* [SET EXERCISE 1] Report every line of the records that contains the word "picture", copying each such line in full.

Lake groups are raising money to invest in young people through college scholarships.
In just a few months, four very happy high school seniors will learn a lucrative lesson — how their lake community cares for their future. They know, of course, that they’ve applied for scholarships from organizations around Lake Mitchell, Smith Lake and Weiss Lake. But they won’t realize the personal triumph until their name is called at pregraduation awards ceremonies this spring.
Ashley Lanier, a freshman at Auburn University at Montgomery, remembers the moment from last year. “There were other students from Chilton County High School trying to get the scholarship, but when they said my name I looked at my mom and was in shock. I actually got it.”
Rebecca Beaty, who heads Lake Mitchell’s Home Owner Boat Owner (HOBO) scholarship committee, presented Lanier $2,500 to launch her accounting studies. “This is a good time and a good thing for everybody involved,” says Beaty of her lake’s seven years of HOBO scholarships.

* [SET EXERCISE 2] According to the lake scholarship text, how much money did Rebecca Beaty present to Ashley Lanier?

* [PROVIDED RECORDS]
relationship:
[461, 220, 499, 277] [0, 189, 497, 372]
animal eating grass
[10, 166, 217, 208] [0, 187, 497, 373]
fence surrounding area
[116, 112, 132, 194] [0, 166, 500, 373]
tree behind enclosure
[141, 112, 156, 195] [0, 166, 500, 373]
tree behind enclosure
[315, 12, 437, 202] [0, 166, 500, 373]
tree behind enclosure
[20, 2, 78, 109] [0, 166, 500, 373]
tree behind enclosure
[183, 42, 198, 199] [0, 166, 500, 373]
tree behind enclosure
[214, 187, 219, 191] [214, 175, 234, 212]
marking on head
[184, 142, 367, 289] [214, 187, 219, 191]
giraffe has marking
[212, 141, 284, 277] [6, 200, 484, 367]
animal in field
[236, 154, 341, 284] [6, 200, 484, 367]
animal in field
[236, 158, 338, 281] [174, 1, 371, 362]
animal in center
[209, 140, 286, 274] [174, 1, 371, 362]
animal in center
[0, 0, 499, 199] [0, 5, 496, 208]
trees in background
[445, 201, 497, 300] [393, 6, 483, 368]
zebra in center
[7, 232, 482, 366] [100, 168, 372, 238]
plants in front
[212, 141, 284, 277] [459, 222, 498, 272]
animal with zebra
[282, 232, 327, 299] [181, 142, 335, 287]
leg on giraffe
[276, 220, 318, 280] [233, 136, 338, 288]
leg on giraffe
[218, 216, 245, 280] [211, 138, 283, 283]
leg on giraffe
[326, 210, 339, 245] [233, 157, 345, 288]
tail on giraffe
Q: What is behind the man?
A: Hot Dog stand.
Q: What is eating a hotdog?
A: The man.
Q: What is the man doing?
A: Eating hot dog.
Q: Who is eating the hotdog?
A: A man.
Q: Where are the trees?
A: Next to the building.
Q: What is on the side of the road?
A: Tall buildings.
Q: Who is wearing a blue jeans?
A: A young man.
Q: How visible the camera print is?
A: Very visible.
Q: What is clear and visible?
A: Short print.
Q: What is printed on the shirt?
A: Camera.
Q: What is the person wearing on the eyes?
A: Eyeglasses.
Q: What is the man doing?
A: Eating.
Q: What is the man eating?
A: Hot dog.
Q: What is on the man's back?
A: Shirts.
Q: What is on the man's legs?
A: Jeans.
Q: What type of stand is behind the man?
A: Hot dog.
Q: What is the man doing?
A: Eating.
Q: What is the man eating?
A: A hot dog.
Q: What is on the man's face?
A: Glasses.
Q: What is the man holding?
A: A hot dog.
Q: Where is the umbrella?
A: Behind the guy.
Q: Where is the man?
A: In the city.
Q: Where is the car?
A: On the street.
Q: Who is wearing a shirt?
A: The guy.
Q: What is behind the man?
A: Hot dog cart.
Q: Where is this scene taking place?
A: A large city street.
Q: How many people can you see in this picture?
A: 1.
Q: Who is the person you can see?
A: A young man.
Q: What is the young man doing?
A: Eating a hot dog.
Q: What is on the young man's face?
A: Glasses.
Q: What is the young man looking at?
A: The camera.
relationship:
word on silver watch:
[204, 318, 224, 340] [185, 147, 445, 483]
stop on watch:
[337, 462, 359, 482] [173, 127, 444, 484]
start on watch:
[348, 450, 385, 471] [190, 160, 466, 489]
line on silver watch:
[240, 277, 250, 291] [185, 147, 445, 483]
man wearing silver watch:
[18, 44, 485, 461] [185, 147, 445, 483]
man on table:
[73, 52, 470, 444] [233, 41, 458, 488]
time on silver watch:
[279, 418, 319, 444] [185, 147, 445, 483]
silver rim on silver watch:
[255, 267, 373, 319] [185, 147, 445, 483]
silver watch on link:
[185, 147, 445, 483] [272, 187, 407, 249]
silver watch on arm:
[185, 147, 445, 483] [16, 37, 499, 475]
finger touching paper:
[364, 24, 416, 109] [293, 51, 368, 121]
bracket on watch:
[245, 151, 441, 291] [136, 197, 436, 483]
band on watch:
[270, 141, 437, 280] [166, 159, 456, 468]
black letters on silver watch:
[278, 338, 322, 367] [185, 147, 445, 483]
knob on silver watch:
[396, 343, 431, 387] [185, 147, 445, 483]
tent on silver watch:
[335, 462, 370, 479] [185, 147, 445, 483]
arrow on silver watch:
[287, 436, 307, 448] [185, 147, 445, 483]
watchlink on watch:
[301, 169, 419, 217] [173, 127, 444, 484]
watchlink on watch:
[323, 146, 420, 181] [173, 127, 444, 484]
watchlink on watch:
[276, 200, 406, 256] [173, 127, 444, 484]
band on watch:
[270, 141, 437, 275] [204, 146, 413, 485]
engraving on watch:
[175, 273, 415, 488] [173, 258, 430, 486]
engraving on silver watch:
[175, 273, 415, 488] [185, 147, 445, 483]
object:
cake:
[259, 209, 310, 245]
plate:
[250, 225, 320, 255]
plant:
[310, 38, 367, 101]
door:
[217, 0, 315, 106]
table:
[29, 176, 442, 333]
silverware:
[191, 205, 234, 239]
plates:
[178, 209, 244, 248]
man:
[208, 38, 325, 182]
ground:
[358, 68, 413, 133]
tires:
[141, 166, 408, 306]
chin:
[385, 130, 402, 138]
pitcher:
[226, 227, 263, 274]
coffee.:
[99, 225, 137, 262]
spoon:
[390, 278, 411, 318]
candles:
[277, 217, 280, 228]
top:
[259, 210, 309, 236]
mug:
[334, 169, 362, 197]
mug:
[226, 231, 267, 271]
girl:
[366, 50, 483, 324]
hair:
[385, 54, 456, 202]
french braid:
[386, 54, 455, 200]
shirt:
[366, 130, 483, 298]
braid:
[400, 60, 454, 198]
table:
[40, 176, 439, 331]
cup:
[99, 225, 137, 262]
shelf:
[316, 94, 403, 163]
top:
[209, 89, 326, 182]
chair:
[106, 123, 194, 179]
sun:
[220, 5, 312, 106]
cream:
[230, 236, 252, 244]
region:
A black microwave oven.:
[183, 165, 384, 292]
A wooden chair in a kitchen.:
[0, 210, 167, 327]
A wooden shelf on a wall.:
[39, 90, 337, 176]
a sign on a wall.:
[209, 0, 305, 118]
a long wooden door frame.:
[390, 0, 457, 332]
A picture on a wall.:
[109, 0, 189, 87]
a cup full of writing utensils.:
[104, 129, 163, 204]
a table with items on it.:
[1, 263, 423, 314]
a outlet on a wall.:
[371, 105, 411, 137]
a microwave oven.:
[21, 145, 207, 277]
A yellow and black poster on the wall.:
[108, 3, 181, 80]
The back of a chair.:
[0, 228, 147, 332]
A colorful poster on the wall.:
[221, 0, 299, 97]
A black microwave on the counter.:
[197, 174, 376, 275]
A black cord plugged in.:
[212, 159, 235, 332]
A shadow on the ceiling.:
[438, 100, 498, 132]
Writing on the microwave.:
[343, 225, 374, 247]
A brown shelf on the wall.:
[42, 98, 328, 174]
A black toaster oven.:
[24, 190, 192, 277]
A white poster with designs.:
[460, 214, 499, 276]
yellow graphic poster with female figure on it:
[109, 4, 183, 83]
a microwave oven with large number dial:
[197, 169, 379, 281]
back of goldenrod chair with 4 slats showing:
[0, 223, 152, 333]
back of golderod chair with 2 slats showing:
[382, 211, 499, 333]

* [EXPECTED OUTPUT 1]
Q: How many people can you see in this picture?
A picture on a wall.:

* [EXPECTED OUTPUT 2] $2,500